As one of the few mainstream Washington journalists who defended the Clintons when they were under often unfair attack in the 1990s, it sometimes pains me to watch how that experience shaped – or misshaped – them in their national political revival a decade later.

The two most distinctive features of Hillary Clinton’s presidential campaign – and Bill Clinton’s attempts at a supporting role – are a seemingly bottomless pit of self-pity (excavated in part by the right-wing attack machine years ago) and the copycat use of many right-wing tactics to demonize their opponents and critics.

It’s like watching a Democratic mirror image of Lee Atwater and Karl Rove (albeit without all the creative destructive brilliance and with more whining about alleged media bias against individuals, Hillary and Bill Clinton).

Not that the Right didn’t whine over the years. A central theme in the Right’s faux populism was the long-asserted grievance about “liberal media bias.”

That right-wing complaint emerged historically in the 1950s when white Southerners grew angry about what they saw as sympathetic Northern news coverage of Martin Luther King Jr. and other civil rights protesters.

The “liberal bias” argument gained steam in the late 1960s and the early 1970s when mainstream TV and print journalists were blamed for undermining public support for the Vietnam War and for driving Richard Nixon from office over the Watergate scandal.

Indeed, the Republican Party’s chip-on-the-shoulder style can be traced to these alleged injustices – even if the complaints hold little water (few Americans today would defend racial segregation; U.S. military historians pin the Vietnam defeat on incompetent battlefield strategy and high casualties, not the press corps; and President Nixon was guilty in the Watergate scandal).

Nevertheless, the right-wing anger over integration, Vietnam and Watergate transformed the U.S. political system, as Republican operatives justified their nasty hard-ball tactics as payback against the elitist liberals. Conservatives were the victims, you see.

• Study questions:
1. List every person mentioned by name in the essay on the Clintons and right-wing tactics.
2. Resume the essay on the Clintons and right-wing tactics from the point where it stops.
The records below this point come from a different source than the essay on the Clintons.

• Records shown:

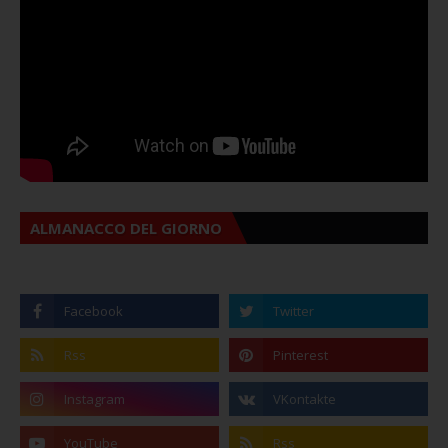
ALMANACCO DEL GIORNO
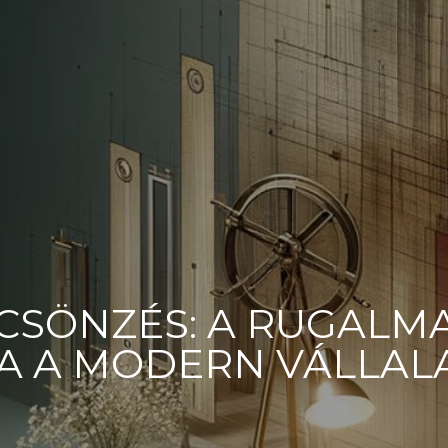
SÖNZÉS: A RUGALMA
JA A MODERN VÁLLA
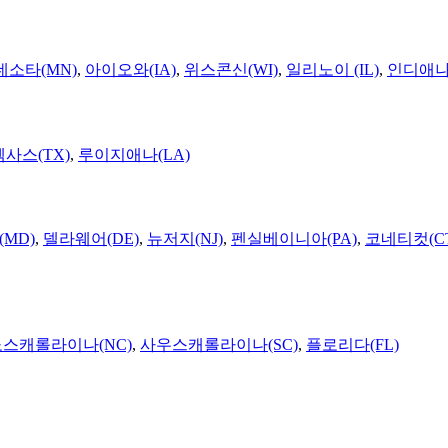
네소타(MN)
,
아이오와(IA)
,
위스콘신(WI)
,
일리노이 (IL)
,
인디애나(
텍사스(TX)
,
루이지애나(LA)
MD)
,
델라웨어(DE)
,
뉴저지(NJ)
,
펜실베이니아(PA)
,
코네티컷(C
노스캐롤라이나(NC)
,
사우스캐롤라이나(SC)
,
플로리다(FL)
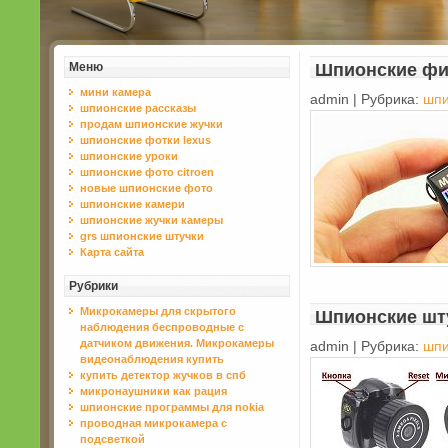
Меню
Шпионские ф
мини камера
admin | Рубрика:
шпи
шпионские рассказы
продам шпионские жучки
шпионские фотки lexus
шпионские уроки
шпионские фото citroen
новые шпионские фото
шпионские камери
шпионские жучки камеры
grs шпионские штучки
Карта сайта
Рубрики
Микрокамеры для скрытого
Шпионские шт
наблюдения беспроводные с
датчиком движения. Микрокамеры
admin | Рубрика:
шпи
видеонаблюдения купить
купить детектор жучков в спб
микронаушники как рация
шпионские программы для nokia
проводная микрокамера с
подсветкой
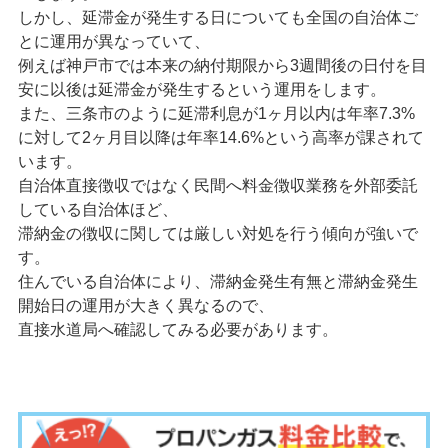
しかし、延滞金が発生する日についても全国の自治体ご
とに運用が異なっていて、
例えば神戸市では本来の納付期限から3週間後の日付を目
安に以後は延滞金が発生するという運用をします。
また、三条市のように延滞利息が1ヶ月以内は年率7.3%
に対して2ヶ月目以降は年率14.6%という高率が課されて
います。
自治体直接徴収ではなく民間へ料金徴収業務を外部委託
している自治体ほど、
滞納金の徴収に関しては厳しい対処を行う傾向が強いで
す。
住んでいる自治体により、滞納金発生有無と滞納金発生
開始日の運用が大きく異なるので、
直接水道局へ確認してみる必要があります。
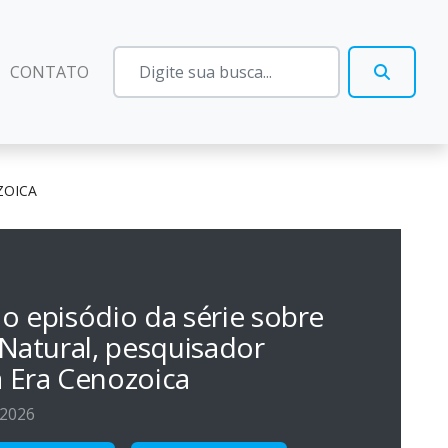
CONTATO
ZOICA
o episódio da série sobre
 Natural, pesquisador
 Era Cenozoica
 2026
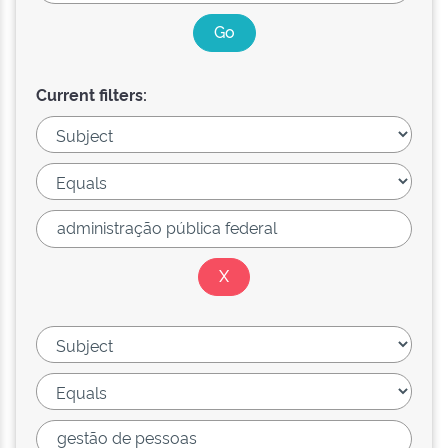
Current filters:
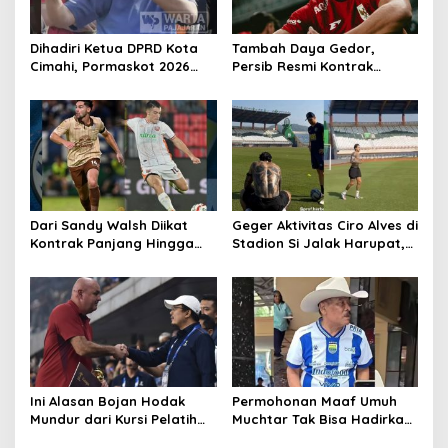
Dihadiri Ketua DPRD Kota
Tambah Daya Gedor,
Cimahi, Pormaskot 2026
Persib Resmi Kontrak
Disambut Antusiasme
Ragnar Oratmangoen Tiga
Ribuan Warga
Tahun
Dari Sandy Walsh Diikat
Geger Aktivitas Ciro Alves di
Kontrak Panjang Hingga
Stadion Si Jalak Harupat,
Kepastian Mariano Peralta
Balik Bandung?
Berkostum Persib
Ini Alasan Bojan Hodak
Permohonan Maaf Umuh
Mundur dari Kursi Pelatih
Muchtar Tak Bisa Hadirkan
Persib, Haturnuhun Coach!
Pemain Persib di Acara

• Your written answers:
1. Hillary Clinton, Bill Clinton, Lee Atwater, Karl Rove, Martin Luther King Jr., Richard Nixon

2.
So, in the late 1970s and through the 1980s, wealthy right-wingers built an extraordinary attack apparatus – their own media, well-funded think tanks and groups that would target journalists who exposed facts that endangered some other Republican president. There would not be “another Watergate.”

Clintons Arrive

That was the strange world the Clintons entered in 1993 when they arrived in Washington. During the presidential campaign, they had gotten a taste of the attack machine (see, for instance, the targeting of Bill Clinton’s patriotism by President George H.W. Bush in the Passportgate scandal).

But the Clintons thought that the Republican meanness would subside once they took office, that they would be given a fair chance to govern.

So, in what he apparently regarded as a gesture of bipartisanship, Bill Clinton helped sweep under the rug serious investigations that were then underway into major political crimes of the Reagan-Bush years, such as the secret Iraqgate arming of Saddam Hussein and the Iran-Contra Affair. [For details, see Robert Parry’s Secrecy & Privilege.]

All Clinton’s generosity did, however, was free up the Right’s attack apparatus from its original role of playing defense for Republican presidents and let it go on the offensive against him and his wife.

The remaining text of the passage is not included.